Bucks Postpones Remaining J & J Vaccine

Bucks County News

Bucks Postpones Remaining J & J Vaccine Appointments Through Saturday

April 14, 2021

FOR IMMEDIATE RELEASE

Bucks County announced tonight it will postpone all remaining appointments this week at its Warwick Square mass vaccination site as Johnson & Johnson’s COVID-19 vaccine remains on hold.

The decision was made after federal officials met and discussed, but failed to resolve, whether J&J vaccinations should be allowed to resume soon. The Pennsylvania Department of Health on Tuesday ordered J&J use paused statewide until concerns over isolated blood clotting in six out-of-state women who received the one-dose vaccine could be investigated.

The continued pause forced county officials to postpone an additional 4,700 appointments scheduled for Thursday, Friday and Saturday at the Warwick Square site. That was in addition to almost 1,800 appointments Tuesday and today that were postponed.

The county is working to re-schedule this week’s appointments on a two-week delay, offering the same time and day of the week as before.

Of Bucks County’s five mass vaccination sites, Warwick Square was the only one administering the J&J vaccine. The others have been using the two-dose Pfizer vaccine.

Those four sites, at the Neshaminy Mall and Bucks County’s three community college campuses, continue to operate smoothly on an appointment-only basis. On Tuesday they set a single-day record, administering 3,401 first and second doses of Pfizer, and are scheduled to give roughly 14,000 shots this week.

The J&J pause has been described as an “abundance of caution” move to allow the Centers for Disease Control and Prevention and the U.S. Food and Drug Administration time to investigate the clotting incidents. Each of the six patients affected were women between the ages of 18 and 48, and are the only such reports resulting from more than 6.8 million J&J doses administered nationwide.

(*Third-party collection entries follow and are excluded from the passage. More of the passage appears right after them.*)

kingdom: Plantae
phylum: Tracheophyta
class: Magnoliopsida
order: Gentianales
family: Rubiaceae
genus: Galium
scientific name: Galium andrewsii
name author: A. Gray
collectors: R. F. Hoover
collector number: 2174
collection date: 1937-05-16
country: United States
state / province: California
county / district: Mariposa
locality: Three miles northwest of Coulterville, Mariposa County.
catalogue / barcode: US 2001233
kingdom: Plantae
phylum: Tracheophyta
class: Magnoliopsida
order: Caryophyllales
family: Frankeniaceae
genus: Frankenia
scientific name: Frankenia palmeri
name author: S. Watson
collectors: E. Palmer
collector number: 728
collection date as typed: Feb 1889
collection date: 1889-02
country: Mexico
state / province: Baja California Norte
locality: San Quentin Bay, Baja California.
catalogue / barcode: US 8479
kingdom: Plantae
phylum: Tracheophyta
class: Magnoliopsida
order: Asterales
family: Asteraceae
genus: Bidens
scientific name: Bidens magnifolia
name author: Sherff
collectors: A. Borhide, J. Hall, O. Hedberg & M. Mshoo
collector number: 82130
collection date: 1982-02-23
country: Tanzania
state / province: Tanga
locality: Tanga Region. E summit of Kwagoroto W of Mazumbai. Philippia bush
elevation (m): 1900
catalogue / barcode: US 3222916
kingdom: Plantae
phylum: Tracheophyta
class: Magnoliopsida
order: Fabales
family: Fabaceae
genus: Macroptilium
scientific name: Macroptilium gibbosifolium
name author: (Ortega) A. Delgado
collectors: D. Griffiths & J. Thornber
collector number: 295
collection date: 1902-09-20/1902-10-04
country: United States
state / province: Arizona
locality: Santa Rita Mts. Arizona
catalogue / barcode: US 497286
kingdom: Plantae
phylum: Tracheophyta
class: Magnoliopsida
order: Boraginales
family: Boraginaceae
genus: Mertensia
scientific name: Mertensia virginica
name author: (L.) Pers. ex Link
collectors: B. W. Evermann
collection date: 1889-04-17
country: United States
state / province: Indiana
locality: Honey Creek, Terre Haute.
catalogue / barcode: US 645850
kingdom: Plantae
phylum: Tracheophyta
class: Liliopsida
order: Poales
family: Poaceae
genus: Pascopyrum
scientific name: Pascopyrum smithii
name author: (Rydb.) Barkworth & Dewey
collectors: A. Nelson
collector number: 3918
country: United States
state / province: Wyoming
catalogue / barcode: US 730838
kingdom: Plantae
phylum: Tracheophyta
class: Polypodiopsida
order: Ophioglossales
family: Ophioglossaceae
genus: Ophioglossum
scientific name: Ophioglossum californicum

The CDC and FDA have recommended that J&J recipients contact their healthcare providers if they develop severe headaches, abdominal or leg pain, or shortness of breath within three weeks of receiving the vaccine. In a joint statement Tuesday, the agencies said such reactions “appear to be extremely rare.”

Through Tuesday, a total of 322,412 vaccinations had been administered in Bucks County, enough to fully vaccinate 123,108 people and partially vaccinate 89,157 more.

The state reported 278 new COVID infections in Bucks on Tuesday; the seven-day average of new cases is 285 per day. Six deaths were reported, bringing the pandemic death toll to 1,201.

A total of 97 COVID patients are in Bucks County hospitals, 24 of them in intensive care, including 12 on ventilators.